The real state of Kansas: a Home Forum exclusive

WHEN the basketball teams of Kansas and Kansas State played for the NCAA Midwest Regional Championship in Pontiac, Michigan, the television people did yet one more of their numbers on the state of Kansas. Out came the old ``Wizard of Oz'' films and Judy Garland, in pigtails and pinafore, holding Toto, and trying to figure out how to get back to Kansas. People who have seen the film continue to be puzzled by her reasons for wanting to go back.

Kansas is shown in black and white, not color, complete with rickety old farmhouse, flat fields, dusty roads, tornadoes, and cornball hired hands.

After Oz, who in her right mind would want to go back? The background music keeps telling people to get out and go ``somewhere over the rainbow.''

Well, we Kansans resent the image of our state that these television dimwits persist in repeating. While Curry Kirkpatrick stood in front of an abandoned farmhouse in a yard full of high grass and scraggly weeds, talking about our state's basketball teams, I wanted to shout, ``Hey Curry! Tell them the rest!''

For example, I wish he had pointed out that 80 percent of the students in our state universities can read, a record of literacy that gives the state justifiable pride. Thirty-five percent of them can do fractions and long division.

Forty percent can name the capitals of all the states, and 25 percent know enough geography to find most of the 48 contiguous states on a map. They do have some trouble reading road maps, but that's such a common problem that we don't concern ourselves with it very much. Fifty percent have traveled: to Nebraska, Oklahoma, Missouri, and Colorado. Six years ago I even had a student who'd been to Europe. We're cosmopolitan.

The Oz image is also unfair to the state's geography. There is a hill in Kansas. It's called Mt. Oread, and it's in Lawrence. The four buildings of the University of Kansas are perched on top of it, each facing a different direction. Those of us in the rest of the state are very envious of Lawrencians and their hill. And I should point out that the rest of the state is not all flat farmland.

We have cities in Kansas, three of them: Kansas City, Topeka, and Wichita. And we're not talking little burgs, places of 500 people or so. These are metropolises. I think Wichita, which is the largest, has between 200,000 and 300,000 people! I don't go there, because I can't handle traffic in a place that size, but I have some students who aren't intimidated by it.

I'm not through yet. Kirkpatrick should have told the nation that Kansas is a modern state. Fifty percent of Kansans live in homes with indoor plumbing. Forty percent have telephones. Sixty percent of our eligible drivers own cars!

An Interstate highway runs through our state, from east to west. And besides that, we have five other paved roads. Only 25 percent of our farmers must still use horses for plowing; the rest have tractors.

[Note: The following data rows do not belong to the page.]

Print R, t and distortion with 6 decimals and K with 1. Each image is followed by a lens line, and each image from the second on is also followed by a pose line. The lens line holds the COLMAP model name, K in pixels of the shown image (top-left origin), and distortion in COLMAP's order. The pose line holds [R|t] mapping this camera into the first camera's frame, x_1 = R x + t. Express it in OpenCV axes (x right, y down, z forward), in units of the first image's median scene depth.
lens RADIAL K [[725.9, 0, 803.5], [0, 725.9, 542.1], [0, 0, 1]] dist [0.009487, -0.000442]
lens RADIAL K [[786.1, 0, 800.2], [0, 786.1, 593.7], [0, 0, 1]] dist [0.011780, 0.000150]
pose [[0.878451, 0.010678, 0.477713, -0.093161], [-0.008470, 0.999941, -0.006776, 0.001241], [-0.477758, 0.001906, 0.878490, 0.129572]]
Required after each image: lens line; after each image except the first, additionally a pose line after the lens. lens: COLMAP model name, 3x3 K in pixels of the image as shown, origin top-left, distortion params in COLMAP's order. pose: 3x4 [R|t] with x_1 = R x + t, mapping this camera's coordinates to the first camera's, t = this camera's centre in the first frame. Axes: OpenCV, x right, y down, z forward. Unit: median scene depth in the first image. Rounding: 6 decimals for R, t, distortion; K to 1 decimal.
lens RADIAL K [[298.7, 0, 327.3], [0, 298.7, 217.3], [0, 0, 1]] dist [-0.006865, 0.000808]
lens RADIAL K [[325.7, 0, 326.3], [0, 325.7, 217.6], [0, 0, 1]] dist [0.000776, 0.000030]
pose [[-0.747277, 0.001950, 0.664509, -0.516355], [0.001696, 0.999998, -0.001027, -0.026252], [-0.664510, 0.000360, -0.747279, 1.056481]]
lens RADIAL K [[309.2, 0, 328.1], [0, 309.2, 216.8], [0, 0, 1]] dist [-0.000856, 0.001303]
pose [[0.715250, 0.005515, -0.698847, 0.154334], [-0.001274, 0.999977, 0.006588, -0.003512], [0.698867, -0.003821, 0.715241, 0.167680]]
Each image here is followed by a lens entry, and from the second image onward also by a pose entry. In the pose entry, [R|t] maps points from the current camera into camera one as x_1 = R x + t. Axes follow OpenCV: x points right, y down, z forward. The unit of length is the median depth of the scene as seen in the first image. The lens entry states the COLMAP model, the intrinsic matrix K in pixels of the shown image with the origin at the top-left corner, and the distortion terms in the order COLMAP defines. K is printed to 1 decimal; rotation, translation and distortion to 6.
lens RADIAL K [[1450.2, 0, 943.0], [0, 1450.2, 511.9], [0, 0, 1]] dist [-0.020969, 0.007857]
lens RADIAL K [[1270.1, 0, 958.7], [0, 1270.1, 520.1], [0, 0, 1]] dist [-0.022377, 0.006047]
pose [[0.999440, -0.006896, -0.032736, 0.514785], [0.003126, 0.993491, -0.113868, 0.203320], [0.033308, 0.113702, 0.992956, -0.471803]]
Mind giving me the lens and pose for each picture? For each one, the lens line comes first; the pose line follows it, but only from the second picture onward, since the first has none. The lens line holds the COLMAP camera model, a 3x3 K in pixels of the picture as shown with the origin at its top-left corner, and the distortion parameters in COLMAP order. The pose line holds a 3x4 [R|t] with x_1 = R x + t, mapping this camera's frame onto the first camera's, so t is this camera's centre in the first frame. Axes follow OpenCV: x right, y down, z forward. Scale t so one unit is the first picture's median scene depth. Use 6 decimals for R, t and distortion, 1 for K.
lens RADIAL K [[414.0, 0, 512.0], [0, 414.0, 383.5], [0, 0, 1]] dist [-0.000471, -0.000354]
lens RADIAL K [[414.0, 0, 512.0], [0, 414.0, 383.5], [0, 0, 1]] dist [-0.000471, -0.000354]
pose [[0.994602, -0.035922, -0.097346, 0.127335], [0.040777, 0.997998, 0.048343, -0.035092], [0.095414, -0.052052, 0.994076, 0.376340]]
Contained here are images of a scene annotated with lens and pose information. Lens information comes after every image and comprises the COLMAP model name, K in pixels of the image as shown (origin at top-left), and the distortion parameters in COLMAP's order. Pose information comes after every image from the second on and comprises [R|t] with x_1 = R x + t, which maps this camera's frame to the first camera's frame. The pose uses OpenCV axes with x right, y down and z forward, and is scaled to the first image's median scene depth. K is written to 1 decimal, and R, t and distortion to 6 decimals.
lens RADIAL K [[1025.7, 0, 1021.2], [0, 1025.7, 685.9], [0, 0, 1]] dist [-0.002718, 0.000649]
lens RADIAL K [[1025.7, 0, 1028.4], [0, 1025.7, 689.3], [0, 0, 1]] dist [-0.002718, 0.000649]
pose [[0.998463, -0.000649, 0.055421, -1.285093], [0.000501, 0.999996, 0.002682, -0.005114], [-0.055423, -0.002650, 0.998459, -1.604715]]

Most of the people who work in offices can type, and a good many know shorthand. Our advanced businesses and educational institutions are also not dragging their feet. They have sent their people out of state to learn about computers, which some may begin in-stalling by 1995.

We also have more than adequate communications systems. When Kansas University and Kansas State played, residents of Manhattan and Lawrence didn't have to depend on the single television sets in their principal hotels.

The Chambers of Commerce in each city arranged for others to be brought in so that both cities had three TVs for residents to gather around during the game. All of which emphasizes my point: We're not technologically backward.

One other matter. Not all Kansas girls are named Dorothy, and a good many of them have dogs with names other than Toto. And they don't wear their hair in pigtails anymore.

I don't suppose it will do any good to complain, though. Whenever Kansas is in the news, the Oz motif is invoked again. I suppose we shouldn't really mind. A lot of us know that people from real places - I mean cities like New York, Chicago, and Los Angeles - would go nuts here. They're probably looking for a kind of ``action'' we're happy to avoid.

But lots of us have roots in our state, three or four generations deep. (These roots make it hard to move. Do you see deep-rooted trees moving much?) Except for the brutal heat of July and August, we like the climate, and when air conditioning is introduced sometime in the next decade, that may be bearable, too.

Lots of us have great jobs, too, jobs we don't feel we could improve on anywhere. We have as much ``culture'' as we can take in - I live in a university town; they show movies twice a year - and we like being out of the crowds. For example, in 10 minutes I can be out fly-fishing on a lake or pond.

And when I come home, I sleep peacefully. And I have good dreams. We Kansans can really dream. Have you known anyone who had better dreams than Dorothy?